People Who Need Peeple

My colleague Nathan Swehla recently mentioned to me an app called “Peeple.”   The app allows people to review “ordinary people” in three categories: personal, professional and dating.  The stated goal of the app is to highlight the best in people and allow others to make new friends and business connections.   

Not everyone is convinced.  The app certainly poses a risk of abuse.  I don’t know if you’ve looked online any time recently, but not everyone on social media is interested in accentuating the positive. And offering up a platform to “review” people seems like an opportunity for abuse.   

And that begs the question whether the app will pose any new legal issues in terms of defamation or privacy invasion.  And the answer I think is “no.”  The app allows for the publication of potentially actionable comments.  But there are already plenty of platforms where people can make actionable comments.  Any interactive social media site offers the opportunity for users to get themselves sued.  I mean, there’s even a term for it – “Twibel” – i.e. libel on Twitter.   So Peeple really doesn’t change the landscape.  And we know that people can use existing platforms to post embarrassing, intimate photos and videos of people – we call that “revenge porn.”  So once again, the existing online platforms allow for invasion of privacy too.  
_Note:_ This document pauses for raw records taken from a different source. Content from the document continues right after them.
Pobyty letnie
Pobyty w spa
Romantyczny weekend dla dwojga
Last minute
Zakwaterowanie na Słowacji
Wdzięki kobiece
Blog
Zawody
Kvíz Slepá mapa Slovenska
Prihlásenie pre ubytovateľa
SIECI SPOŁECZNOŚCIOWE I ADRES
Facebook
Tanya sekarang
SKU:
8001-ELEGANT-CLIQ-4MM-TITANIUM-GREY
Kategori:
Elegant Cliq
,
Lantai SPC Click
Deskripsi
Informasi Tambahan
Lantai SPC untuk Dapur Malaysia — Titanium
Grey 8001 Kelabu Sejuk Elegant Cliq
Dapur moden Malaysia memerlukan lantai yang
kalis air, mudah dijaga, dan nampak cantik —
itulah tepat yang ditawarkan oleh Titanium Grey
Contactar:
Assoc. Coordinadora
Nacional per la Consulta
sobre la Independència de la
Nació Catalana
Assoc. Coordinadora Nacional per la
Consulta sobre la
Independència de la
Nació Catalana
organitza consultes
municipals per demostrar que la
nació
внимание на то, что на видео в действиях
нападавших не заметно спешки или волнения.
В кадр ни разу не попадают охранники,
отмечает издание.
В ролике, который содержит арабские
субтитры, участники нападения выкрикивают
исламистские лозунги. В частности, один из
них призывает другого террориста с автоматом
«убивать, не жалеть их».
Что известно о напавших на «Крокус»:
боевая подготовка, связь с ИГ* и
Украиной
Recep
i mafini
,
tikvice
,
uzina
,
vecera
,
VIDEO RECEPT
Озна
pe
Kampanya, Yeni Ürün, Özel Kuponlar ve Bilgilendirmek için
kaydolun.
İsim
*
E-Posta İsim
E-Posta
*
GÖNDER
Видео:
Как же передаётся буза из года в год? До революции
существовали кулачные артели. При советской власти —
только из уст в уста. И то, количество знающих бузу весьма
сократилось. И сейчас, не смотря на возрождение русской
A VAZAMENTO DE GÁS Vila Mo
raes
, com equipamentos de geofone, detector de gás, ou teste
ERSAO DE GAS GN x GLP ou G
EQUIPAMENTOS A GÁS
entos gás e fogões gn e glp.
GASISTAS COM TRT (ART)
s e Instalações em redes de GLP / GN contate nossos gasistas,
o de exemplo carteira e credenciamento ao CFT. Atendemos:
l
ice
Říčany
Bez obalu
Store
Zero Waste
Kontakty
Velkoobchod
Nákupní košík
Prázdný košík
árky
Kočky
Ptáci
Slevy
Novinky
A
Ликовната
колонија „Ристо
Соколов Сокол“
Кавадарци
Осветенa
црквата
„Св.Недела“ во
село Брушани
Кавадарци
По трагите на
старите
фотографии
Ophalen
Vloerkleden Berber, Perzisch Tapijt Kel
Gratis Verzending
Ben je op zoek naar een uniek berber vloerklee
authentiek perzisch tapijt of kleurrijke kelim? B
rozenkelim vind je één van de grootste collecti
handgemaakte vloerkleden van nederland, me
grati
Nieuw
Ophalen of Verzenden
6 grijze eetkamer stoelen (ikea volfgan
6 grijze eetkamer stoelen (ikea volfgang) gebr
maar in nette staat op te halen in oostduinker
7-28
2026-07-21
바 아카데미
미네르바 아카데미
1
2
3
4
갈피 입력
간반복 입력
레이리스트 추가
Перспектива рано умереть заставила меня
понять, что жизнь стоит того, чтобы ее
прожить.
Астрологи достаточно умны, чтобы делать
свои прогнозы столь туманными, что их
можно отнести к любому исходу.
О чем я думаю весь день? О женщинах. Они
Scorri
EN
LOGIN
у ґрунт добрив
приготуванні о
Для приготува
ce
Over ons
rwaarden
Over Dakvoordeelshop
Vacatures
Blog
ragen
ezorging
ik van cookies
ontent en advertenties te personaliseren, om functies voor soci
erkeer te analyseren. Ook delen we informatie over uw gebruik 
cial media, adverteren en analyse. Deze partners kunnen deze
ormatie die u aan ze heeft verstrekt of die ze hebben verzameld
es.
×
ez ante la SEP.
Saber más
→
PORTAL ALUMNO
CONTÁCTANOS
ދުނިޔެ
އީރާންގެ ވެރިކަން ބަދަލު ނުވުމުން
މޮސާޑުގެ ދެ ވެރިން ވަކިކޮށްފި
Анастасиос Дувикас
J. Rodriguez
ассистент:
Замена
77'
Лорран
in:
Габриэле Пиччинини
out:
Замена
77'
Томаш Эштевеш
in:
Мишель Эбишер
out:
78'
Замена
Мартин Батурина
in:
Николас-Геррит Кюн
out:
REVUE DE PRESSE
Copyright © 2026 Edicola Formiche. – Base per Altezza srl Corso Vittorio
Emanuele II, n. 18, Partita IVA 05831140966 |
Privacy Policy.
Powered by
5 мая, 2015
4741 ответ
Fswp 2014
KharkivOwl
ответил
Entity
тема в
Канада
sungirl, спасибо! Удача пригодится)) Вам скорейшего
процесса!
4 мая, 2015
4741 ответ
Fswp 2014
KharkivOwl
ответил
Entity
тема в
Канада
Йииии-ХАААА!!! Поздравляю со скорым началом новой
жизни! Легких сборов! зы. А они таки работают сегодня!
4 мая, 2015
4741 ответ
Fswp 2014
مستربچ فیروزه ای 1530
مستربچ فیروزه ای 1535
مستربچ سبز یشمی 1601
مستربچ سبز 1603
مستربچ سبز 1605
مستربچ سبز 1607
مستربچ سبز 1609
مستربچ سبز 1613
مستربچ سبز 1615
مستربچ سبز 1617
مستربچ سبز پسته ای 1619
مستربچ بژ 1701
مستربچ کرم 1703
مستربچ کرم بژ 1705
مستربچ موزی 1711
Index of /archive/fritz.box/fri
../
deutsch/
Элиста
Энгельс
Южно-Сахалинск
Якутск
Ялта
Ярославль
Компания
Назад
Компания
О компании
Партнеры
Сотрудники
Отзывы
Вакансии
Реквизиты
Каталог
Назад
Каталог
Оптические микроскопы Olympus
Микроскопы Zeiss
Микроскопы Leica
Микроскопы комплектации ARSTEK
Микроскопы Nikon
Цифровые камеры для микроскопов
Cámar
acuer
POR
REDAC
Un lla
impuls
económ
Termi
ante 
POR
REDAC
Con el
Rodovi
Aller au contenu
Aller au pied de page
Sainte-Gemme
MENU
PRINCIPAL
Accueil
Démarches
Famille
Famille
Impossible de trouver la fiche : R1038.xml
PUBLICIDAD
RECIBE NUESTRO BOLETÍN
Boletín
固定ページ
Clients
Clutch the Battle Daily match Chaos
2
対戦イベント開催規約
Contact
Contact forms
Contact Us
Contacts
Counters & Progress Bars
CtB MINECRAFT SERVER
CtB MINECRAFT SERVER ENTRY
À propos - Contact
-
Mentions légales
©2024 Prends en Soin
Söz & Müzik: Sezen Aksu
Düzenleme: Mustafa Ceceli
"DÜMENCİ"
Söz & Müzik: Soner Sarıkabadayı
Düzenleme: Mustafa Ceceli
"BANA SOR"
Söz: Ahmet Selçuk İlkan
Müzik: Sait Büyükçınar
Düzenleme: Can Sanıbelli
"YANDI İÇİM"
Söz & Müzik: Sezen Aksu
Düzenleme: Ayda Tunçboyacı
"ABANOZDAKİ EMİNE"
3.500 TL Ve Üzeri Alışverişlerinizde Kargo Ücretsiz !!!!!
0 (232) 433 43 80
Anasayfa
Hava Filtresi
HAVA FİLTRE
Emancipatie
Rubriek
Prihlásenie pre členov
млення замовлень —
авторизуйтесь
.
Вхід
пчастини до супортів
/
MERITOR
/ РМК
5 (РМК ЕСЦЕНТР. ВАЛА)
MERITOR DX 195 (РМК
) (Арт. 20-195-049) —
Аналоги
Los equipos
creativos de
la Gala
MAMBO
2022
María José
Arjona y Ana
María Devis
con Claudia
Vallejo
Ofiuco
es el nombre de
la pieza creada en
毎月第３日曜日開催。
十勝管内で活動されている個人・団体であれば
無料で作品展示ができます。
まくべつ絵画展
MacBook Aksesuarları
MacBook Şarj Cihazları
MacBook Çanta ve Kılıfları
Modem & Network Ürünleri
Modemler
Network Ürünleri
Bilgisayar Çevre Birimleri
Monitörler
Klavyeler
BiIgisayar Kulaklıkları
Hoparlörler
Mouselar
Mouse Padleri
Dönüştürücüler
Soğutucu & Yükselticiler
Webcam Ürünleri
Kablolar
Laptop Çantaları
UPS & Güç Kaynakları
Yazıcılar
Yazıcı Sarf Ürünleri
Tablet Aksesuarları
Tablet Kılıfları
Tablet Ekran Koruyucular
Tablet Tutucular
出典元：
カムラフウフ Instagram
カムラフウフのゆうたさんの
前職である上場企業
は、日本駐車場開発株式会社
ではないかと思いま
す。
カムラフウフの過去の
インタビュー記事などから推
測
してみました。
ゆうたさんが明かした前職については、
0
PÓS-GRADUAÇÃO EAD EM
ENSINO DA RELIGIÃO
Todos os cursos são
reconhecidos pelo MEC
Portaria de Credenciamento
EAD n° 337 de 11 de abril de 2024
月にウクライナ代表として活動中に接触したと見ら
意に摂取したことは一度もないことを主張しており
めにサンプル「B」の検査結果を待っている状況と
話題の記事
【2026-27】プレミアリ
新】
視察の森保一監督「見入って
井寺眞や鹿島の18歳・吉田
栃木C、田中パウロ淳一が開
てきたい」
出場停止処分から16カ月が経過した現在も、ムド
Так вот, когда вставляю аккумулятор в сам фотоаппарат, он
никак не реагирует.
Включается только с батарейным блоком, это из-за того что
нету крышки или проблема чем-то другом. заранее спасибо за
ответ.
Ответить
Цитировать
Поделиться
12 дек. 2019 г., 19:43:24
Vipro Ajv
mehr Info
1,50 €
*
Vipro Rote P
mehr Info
And the fact that Peeple invites users to share their opinions about other people doesn’t mean that the users are guaranteed off the hook for their comments.  While true opinions are not actionable in a defamation proceeding, that doesn’t mean a Peeple user could avoid liability merely by starting a review off with the words “In my opinion . . . .”  If the Peeple review contains verifiable facts, their inclusion in a “review” won’t shield them.  So if someone were to take to Peeple and write something like “Jack Greiner’s blog is dull, soulless and virtually unreadable” I’d be hurt, but I wouldn’t have a claim.  That harsh assessment is true opinion  — I can’t prove it’s false.  Unfortunately.  

But if my new Peeple friend said in the review “it’s obvious that Greiner relies on plagiarism in his posts” that would be a different matter.  I don’t plagiarize and I could prove that.  So saying I do, even in the context of a review, is stating a verifiable fact.  I’d be able to sue over that.  And probably win.   

And if a Peeple reviewer, in the course of a review, includes private, intimate information about the review’s subject there is no protection offered by the fact that the disclosure was in the context of a review.  Invasion of privacy is invasion of privacy.       

So Peeple may strike some folks as kind of creepy, but it’s not really revolutionary.  And it won’t create any particularly new law.  The communication methods may change, but the fundamentals remain the same.